Wenn man nicht gerade in der Großstadt lebt und dort auch arbeitet braucht man zwangsläufig ein Auto, du kannst ja nicht von jedem verlangen, dass er in die Stadt zieht  Von daher brauch eig. schon ein Großteil der Bevölkerung ein Auto.




ruyven_macaran schrieb:


> Schiffe sind mit großem Abstand die effizientesten mit fossilen Energieträgern angetriebenen Verkehrsmittel. Und "alternative" Antriebe beschränken sich auf ein einziges, mit der modernen Wirtschaft inkomptibles Konzept.



Effizient vielleicht, aber auch die saubersten? Ich hab letztens einen Artikel gelesen, dass die 17 größten Schiffe der Welt die Umwelt mehr belasten, als alle Autos weltweit zusammen Von daher gibt es da schon Verbesserungspotenzial wie ich finde




ruyven_macaran schrieb:


> Das reine Grundprinzip der Porenerweiterung geht komplett ohne Chemikalien. Aber der derzeitige Boom geht wohl ausschließlich darauf zurück, dass man mit denen neuen Chemikaliencocktails Lagerstätten ausbeuten kann, die bislang als nicht förderbar sind.



Danke für die Erläuterung. Dann wird es Zeit für ein neues Verfahren


----------



## MOD6699 (4. März 2013)

*AW: Doku zum Thema Fracking  (Öl- und Gasfördermethode/Tiefbohrungen)*

Ich habe kein Auto somit hat sich das thema für mich erledigt die bösen seid ihr!!!


----------



## Threshold (4. März 2013)

*AW: Doku zum Thema Fracking  (Öl- und Gasfördermethode/Tiefbohrungen)*



ruyven_macaran schrieb:


> Nicht einmal der Staat kann eine Verunreinigung in mehreren 100 m Tiefe entfernen.


 
Das soll der Staat auch nicht machen. Es ist Aufgabe des Unternehmes dafür zu sorgen dass die Chemikalien nach dem Fracking wieder entfernt werden.
Wenn sie dafür keine Lösung anbieten können gibt es eben kein Fracking.

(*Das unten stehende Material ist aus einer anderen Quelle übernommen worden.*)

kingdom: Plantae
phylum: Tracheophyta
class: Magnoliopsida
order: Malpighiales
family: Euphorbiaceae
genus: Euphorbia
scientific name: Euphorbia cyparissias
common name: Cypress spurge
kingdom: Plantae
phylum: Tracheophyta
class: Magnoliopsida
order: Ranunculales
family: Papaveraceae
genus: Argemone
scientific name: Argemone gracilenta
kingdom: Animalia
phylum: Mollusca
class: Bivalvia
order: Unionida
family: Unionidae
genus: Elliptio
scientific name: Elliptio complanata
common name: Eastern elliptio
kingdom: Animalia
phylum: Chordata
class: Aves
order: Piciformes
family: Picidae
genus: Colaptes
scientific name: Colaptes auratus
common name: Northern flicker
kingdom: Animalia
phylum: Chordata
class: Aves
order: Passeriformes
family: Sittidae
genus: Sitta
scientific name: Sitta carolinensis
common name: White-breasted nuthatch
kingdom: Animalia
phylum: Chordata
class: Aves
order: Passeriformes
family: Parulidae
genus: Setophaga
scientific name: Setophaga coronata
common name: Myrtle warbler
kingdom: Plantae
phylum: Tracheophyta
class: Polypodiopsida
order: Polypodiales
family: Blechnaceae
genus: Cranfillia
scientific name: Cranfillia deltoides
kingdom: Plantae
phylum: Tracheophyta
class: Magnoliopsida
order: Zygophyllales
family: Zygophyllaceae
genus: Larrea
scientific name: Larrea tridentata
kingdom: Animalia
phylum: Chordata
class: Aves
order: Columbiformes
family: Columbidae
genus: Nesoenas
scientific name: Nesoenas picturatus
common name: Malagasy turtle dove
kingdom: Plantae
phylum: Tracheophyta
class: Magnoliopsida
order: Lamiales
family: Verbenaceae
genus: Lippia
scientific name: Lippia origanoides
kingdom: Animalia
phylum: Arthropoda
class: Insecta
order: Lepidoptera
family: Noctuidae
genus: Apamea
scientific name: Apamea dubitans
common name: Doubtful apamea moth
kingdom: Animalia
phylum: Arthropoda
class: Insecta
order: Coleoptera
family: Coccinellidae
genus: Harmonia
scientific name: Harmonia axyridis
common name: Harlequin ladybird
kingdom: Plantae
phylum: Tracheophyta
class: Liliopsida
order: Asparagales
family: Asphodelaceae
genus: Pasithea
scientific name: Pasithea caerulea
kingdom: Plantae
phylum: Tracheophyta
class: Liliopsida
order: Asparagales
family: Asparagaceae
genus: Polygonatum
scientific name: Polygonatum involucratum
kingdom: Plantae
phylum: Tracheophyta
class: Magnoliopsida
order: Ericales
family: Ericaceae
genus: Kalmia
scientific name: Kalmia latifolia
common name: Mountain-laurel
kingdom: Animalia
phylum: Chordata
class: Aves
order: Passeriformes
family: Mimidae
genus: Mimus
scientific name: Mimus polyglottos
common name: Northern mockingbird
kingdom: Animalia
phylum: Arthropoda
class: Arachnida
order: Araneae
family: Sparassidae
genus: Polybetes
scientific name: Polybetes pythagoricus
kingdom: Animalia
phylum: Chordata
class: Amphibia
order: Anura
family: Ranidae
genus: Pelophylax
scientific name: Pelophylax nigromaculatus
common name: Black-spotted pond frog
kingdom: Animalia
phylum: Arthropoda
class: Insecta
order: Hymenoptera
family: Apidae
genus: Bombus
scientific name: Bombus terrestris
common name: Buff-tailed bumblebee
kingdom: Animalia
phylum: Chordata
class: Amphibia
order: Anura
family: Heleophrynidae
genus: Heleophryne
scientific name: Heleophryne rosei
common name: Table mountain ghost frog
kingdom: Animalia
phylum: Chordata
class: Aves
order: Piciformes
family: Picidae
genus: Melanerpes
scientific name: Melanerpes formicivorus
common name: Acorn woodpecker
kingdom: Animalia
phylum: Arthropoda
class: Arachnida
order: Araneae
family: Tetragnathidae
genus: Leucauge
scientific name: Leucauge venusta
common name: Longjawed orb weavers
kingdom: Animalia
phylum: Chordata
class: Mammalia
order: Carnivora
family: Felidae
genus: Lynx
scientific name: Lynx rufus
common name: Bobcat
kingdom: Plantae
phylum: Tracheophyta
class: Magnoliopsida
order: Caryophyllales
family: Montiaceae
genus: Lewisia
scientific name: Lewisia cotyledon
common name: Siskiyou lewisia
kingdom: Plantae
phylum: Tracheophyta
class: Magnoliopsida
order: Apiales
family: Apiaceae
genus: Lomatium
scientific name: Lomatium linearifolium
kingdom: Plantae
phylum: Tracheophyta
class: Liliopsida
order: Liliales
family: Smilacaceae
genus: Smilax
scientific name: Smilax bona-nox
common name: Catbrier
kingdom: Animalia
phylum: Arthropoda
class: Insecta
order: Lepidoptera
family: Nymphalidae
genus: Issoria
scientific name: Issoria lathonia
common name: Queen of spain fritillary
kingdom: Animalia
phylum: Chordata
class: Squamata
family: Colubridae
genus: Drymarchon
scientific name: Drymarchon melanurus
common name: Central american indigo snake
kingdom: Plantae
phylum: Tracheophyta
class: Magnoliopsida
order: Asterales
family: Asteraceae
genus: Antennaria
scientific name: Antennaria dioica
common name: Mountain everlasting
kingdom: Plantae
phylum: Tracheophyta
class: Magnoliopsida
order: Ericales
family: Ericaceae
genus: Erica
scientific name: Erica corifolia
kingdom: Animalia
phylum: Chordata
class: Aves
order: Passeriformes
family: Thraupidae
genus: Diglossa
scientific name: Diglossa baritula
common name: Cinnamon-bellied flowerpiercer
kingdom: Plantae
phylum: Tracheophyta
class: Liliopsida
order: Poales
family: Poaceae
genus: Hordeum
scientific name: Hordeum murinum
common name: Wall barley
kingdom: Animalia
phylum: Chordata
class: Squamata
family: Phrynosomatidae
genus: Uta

Aber bei der Atomkraft ist der Staat auch schon auf die Schnauze gefallen.
Ich kann mich nicht daran erinnern dass die Energieunternehmen ein Endlager parat hatten als sie die Kraftwerke in Betrieb nahmen.


----------



## Uter (4. März 2013)

*AW: Doku zum Thema Fracking  (Öl- und Gasfördermethode/Tiefbohrungen)*



ruyven_macaran schrieb:


> Es gab zumindest mit Erdwärmebohrungen schon z.T. massive Probleme und generell hast du überall, wo Gasfirmen über Fracking nachdenken, eine sehr solide, undurchlässige Deckschicht. Denn sonst wäre da kein Methan mehr


Nein. Wenn man die zwingend in dieser Form bräuchte und sich alles Gas darunter sammeln würde, dann brächte man kein Fracking, dann würden normale Bohrungen reichen. 
Das Fracking basiert darauf, dass das Gas/Öl/... in kleinen Poren gebunden ist, die aufgebrochen werden.
Bei Erdwärmebohrungen wird btw. teilweise auch Fracking eingesetzt. Teilweise nutzt man dort aber auch schon vorkommendes Grundwasser, da ist es nicht sonderlich überraschend, dass man teilweise Probleme hat das genutzt Grundwasser vom unbenutzten zu trennen. 



ruyven_macaran schrieb:


> (so es sie denn gibt - nenneswerte nicht-industrielle Forschung auf dem Gebiet wäre mir nicht bekannt, erst recht nicht, wenn man universitäre ""Kooperationen"" abzieht)


Diese Experten gibt es definitiv. Wenn man will, kann man ja auch einen Wissenschaftler, der in einem anderen (aber ähnlichen) (geologischen) Bereich tätig war mit Infos versorgen und ihn befragen. 



ruyven_macaran schrieb:


> Aber Fakt ist, dass diverse Fracker bislang entweder nicht in der Lage oder nicht willens waren, die nötigen Maßnahmen zu treffen und Fakt ist auch, dass die durchaus nicht finanzsch- und PR-schwache Fracking-Lobby in Deutschland bislang keinen Bedarf sah, klarzustellen, dass hier alles ganz anders ist.


RWE sagt da was anderes. (Die Glaubwürdigkeit ist eine andere Frage.)



ruyven_macaran schrieb:


> Was mich zu dem Schluss kommen lässt, dass deutlich bessere Methoden, die das ganze ungefährlich machen würden, in der Tat entweder nicht existieren oder den interessierten Unternehmen auch in Deutschland zu teuer sind.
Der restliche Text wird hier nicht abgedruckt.